En raison du mode de scrutin proportionnel, Ennahda ne devrait pas obtenir de majorité absolue au sein de la future assemblée élue dix mois après le déclenchement de la « révolution du jasmin », qui a lancé le « printemps arabe ».
Conscient des inquiétudes qu’il suscite en Tunisie comme à l’étranger, où l’on cherche dans le scrutin de dimanche des éléments d’appréciation des bouleversements à venir dans la région, le parti islamiste s’est dit prêt à former une alliance avec les deux formations laïques arrivées derrière lui, le Congrès pour la république (CPR, centre-gauche) et Ettakatol, parti de centre-gauche de Moustapha Ben Jaafar.

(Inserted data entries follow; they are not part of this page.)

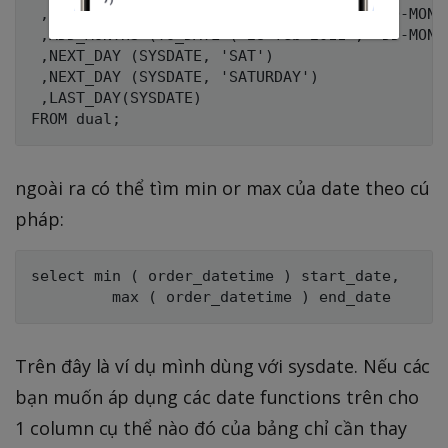
 ,ADD_MONTHS (TO_DATE ('31-jan-2011', 'DD-MON-Y
 ,ADD_MONTHS (TO_DATE ('28-feb-2011', 'DD-MON-Y
 ,NEXT_DAY (SYSDATE, 'SAT')

 ,NEXT_DAY (SYSDATE, 'SATURDAY')

 ,LAST_DAY(SYSDATE)

ngoài ra có thể tìm min or max của date theo cú
pháp:
select min ( order_datetime ) start_date, 

Trên đây là ví dụ mình dùng với sysdate. Nếu các
bạn muốn áp dụng các date functions trên cho
1 column cụ thể nào đó của bảng chỉ cần thay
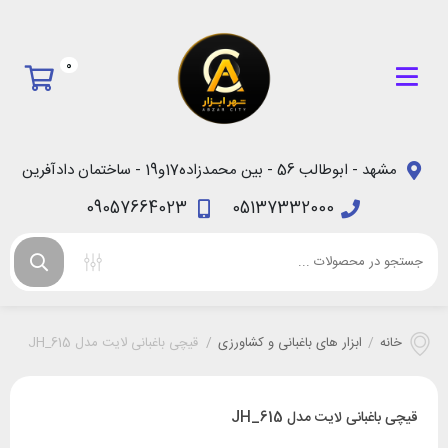
0
مشهد - ابوطالب 56 - بین محمدزاده17و19 - ساختمان دادآفرین
09057664023
05137332000
خانه
/
ابزار های باغبانی و کشاورزی
/
قیچی باغبانی لایت مدل JH_615
قیچی باغبانی لایت مدل JH_615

« Je suis pour un gouvernement de coalition », a répondu Moncef Marzouki, le président du CPR qui a passé des années en exil en France sous Ben Ali. « Nous souhaitons un gouvernement d’union nationale le plus large possible incluant tous les partis. »
Modèle turc
Pendant toute la campagne, Ennahda s’est prévalu d’un islamisme modéré sur le modèle du parti AKP, au pouvoir en Turquie. Le parti a fortement médiatisé Souad Abdel-Rahim, une de ses candidates à Tunis, une femme non voilée qui a dit et répété qu’Ennahda préserverait les acquis des femmes.
Mais une partie de la population, soucieuse de préserver la laïcité historiquement attachée à la Tunisie indépendante, s’inquiète de la résurgence des islamistes.
Les manifestations salafistes contre la diffusion à la télévision tunisienne de « Persépolis », dessin animé dans lequel, contrairement aux principes de l’islam, on aperçoit une incarnation d’Allah, ont alimenté ces craintes.
Mardi, quelque 400 personnes se sont rassemblées devant le siège de l’ISIE, à Tunis, en accusant Ennahda et d’autres formations de fraude électorale. « Quelle démocratie ? » et « Honte à toi Ghannouchi ! », pouvait-on lire sur leurs banderoles.
« Il y a eu des falsifications avant même le vote. Des partis comme Ennahda ont distribué de l’argent à des électeurs », a affirmé l’une des manifestants, Saïfallah Hanachi.
A l’inverse, les proches de Rachid Ghannouchi affirment que les partisans d’un islam plus orthodoxe jugent le chef de file d’Ennahda comme étant trop libéral. « Les salafistes, les wahhabites et mêmes certains membres de la confrérie des Frères musulmans ne l’aiment pas, certains pourraient même dire que c’est un ‘kafir’ (un apostat) », rapporte un ami égyptien de Ghannouchi qui le connaît de ses années d’exil à Londres.